The two main major categories of surgery for permanent hair loss are transplantation and scalp reduction. Transplantation involves moving hair from scalp areas dense with hair — specifically, back or side areas — to areas without appreciable hair.

Bertolino describes the use of micro- and minigrafts — up to several hundred per sitting — as the most significant advance in the field of hair transplantation. Originally, surgeons had used larger, tufty pieces of hair-bearing skin, called "plugs." Unlike plugs, minigrafts make for a natural appearance.
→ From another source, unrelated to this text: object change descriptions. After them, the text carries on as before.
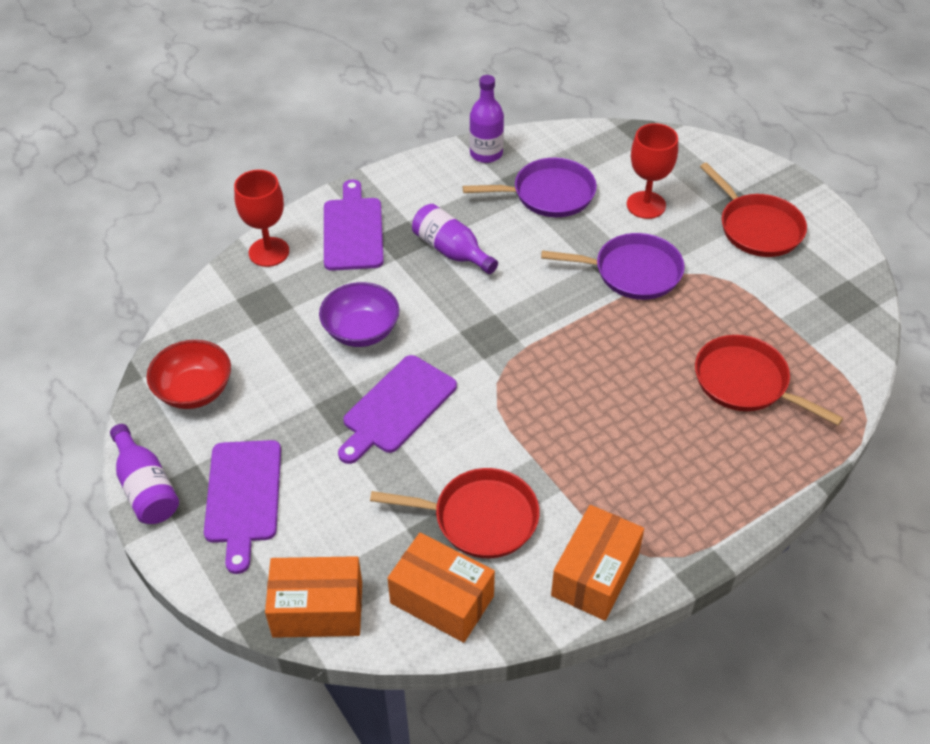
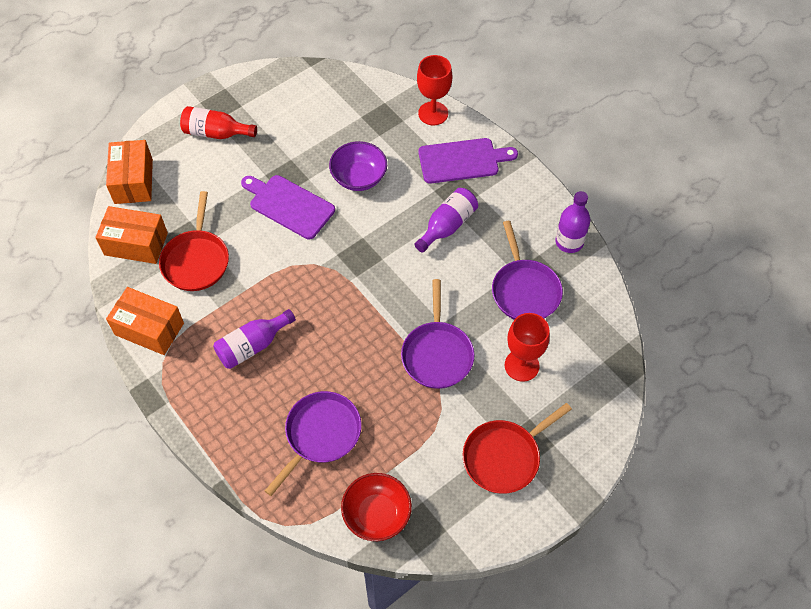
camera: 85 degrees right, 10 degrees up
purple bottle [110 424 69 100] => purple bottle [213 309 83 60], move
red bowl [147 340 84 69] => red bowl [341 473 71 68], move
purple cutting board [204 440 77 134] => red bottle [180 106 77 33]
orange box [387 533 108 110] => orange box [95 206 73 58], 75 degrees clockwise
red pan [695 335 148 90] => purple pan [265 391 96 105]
According to Bertolino, minigrafts are especially better for women, whose hair loss typically is more diffuse.

In certain cases of advanced baldness, some surgeons utilize scalp reduction: the surgical removal of virtually hairless parts of the scalp. Good candidates have ample loose scalp. "Some people have very tight scalps [from] which you can't get enough out to make [the procedure] worthwhile . . ." says Bertolino, according to whom an advantage of scalp reduction is that it conserves transplantable hair.

Overhead

The FDA does not regulate hair transplant procedures. And, because of the time and money necessary for criminal prosecution, the agency has largely given up taking action against fraudulent claims and phony baldness remedies, says Neil S. Sadick, M.D., author of Your Hair — Helping to Keep It: Treatment and Prevention of Hair Loss for Men and Women (Consumer Reports Books, 1992). "The agency now relies instead on public education and civil action to deter fraud," Sadick states.

Hair transplantation can cost as much as $20,000. But it can be safe and effective and have a natural-looking result. Moreover, states Dr. Bernstein, transplants can last a lifetime if the procedure is done correctly. The trouble, he asserts, is that very few practitioners transplant hair correctly. Bernstein emphasizes the team approach to hair transplantation. "It's like heart surgery," he says.
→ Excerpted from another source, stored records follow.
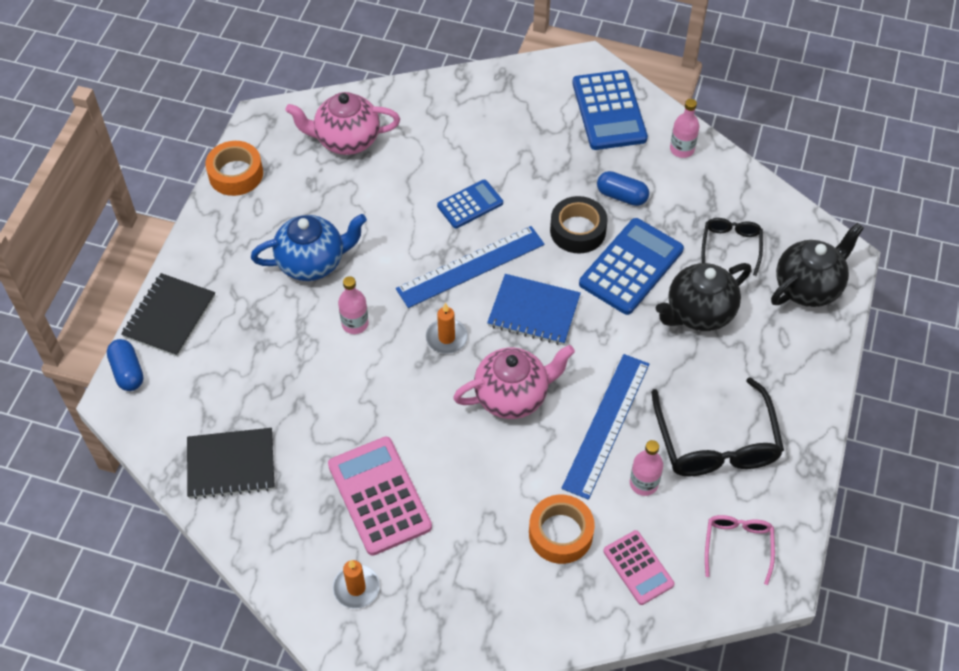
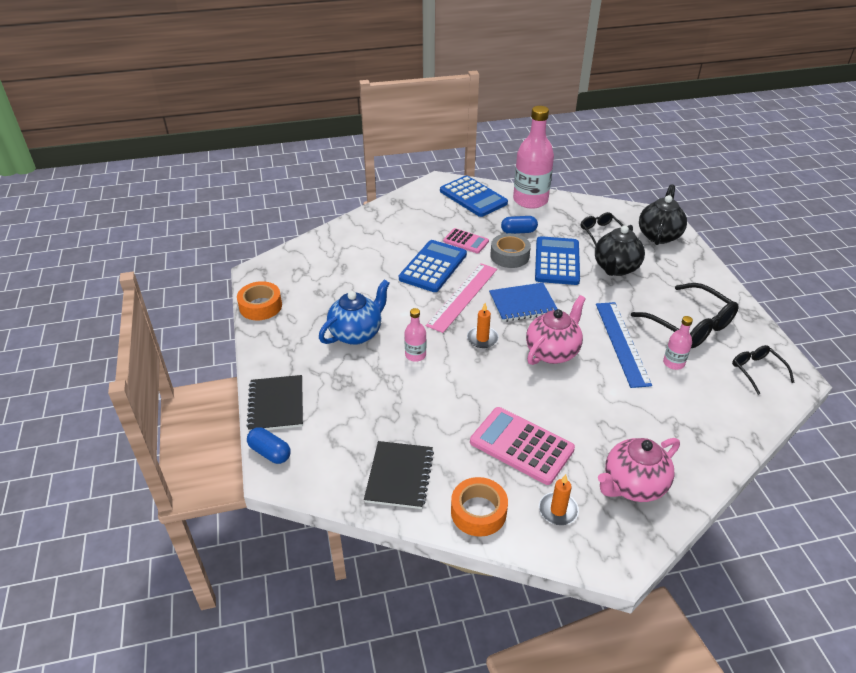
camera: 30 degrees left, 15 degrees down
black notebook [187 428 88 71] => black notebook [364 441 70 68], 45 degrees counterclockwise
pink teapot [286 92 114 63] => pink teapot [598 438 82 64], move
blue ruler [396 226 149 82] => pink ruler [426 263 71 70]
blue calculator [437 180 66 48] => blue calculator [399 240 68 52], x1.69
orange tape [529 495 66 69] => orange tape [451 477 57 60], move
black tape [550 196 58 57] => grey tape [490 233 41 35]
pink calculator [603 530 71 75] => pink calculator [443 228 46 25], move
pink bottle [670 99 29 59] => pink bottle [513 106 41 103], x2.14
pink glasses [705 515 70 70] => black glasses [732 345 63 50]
Greed and underregulation have encouraged some hair-transplant clinics to spend millions of dollars advertising that they can work wonders for anyone. In 1996, Bosley Medical Group, one of the largest providers of surgical hair restoration in the U.S., agreed to pay $644,724 to settle a false-advertising case in California. The company allegedly misrepresented costs, head photos, the medical qualifications of certain personnel, and pain and scarring due to surgery.

Some hair-restoration clinics utilize salespersons as counselors, sometimes on commission. Despite the absence of health-related credentials, such counselors may provide estimates of the number of grafts, or of the extent of scalp reduction, a client needs.

Says Emanuel Marritt, M.D., an associate professor in the Department of Otolaryngology/Head and Neck Surgery at the University of Colorado Health Sciences Center, Denver: "The problem with clinics is that they are forced to spend additional overhead on advertising — often as much as several hundred thousands of dollars a year. Someone has to pay for that. And it's always the patient." According to Marritt, just to break even, clinics must have numerous clients and employ nonphysician consultants and interchangeable surgeons.

The surgeon ought to consider where the client's hairline might be in 20 years. "If you put a 23-year-old hairline on a 23-year-old, by the time that guy is 40, he is disfigured," says Marritt. "The lower the hairline, the more grafts there are behind it, and the more money for the doctor."

Marritt offers this caution: "When [what] a doctor is talking about seems unrealistic, then I recommend going to see someone else. You could be buying yourself a lifetime of trouble."

Ms. Narod is a freelance medical writer who lives in New York City.